Brian W. Pogue, Scott C. Davis, Colin M. Carpenter, Subhadra Srinvasan, Shudong Jiang, and Keith D. Paulsen


near-infrared, tomography, reconstruction, magnetic resonance imaging


MRI guided spectroscopy of tissue has been shown in both animals and humans. The interrogation of tissue with diffuse NIR light allows transmission over 8-10 cm of tissue, and spectroscopy and image resolution which is governed by the MR image. This abstract reviews the hardware required and how image-guidance might be used to localize the optical spectroscopy. The implementation is demonstrated in human breast cancer imaging, with full breast field of view, and demonstrates the ability to quantify haemoglobin levels in centimeter sized regions. When used in rodent imaging with injected fluorescent agents, image resolution can be millimeters in region size, and uptake and clearance of agents can be quantified.
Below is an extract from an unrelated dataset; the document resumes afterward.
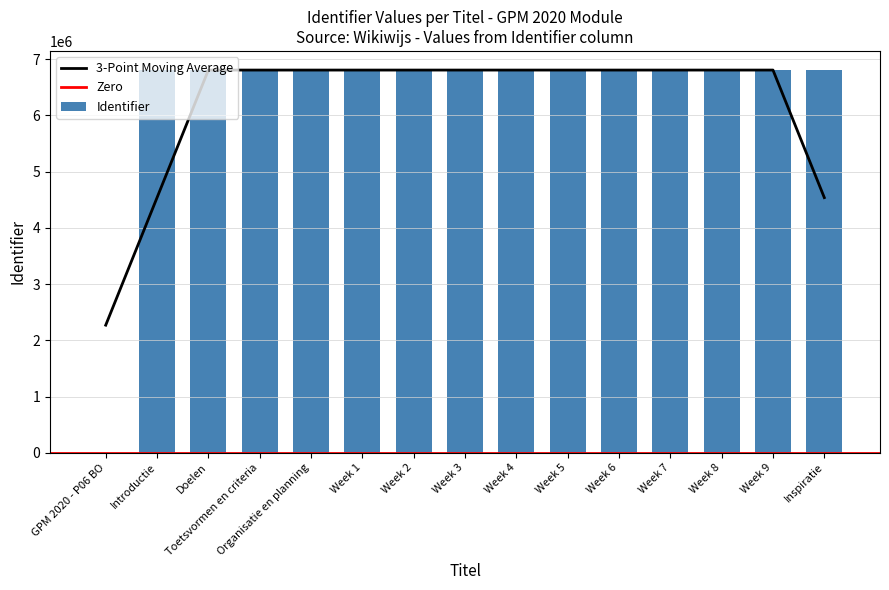

Which label corresponds to the smallest value in the chart?

GPM 2020 - P06 BO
They key issue in this tracking of fluorescent molecular contrast agents it to identify the minimum region size and contrast level which is quantifiable reliably. However, once quantified, this paradigm allows molecular spectroscopy guided by MRI, and could allow receptor based imaging given appropriate contrast agents that are known to target to tumor-specific ligands. The use is reviewed, and the future potential discussed.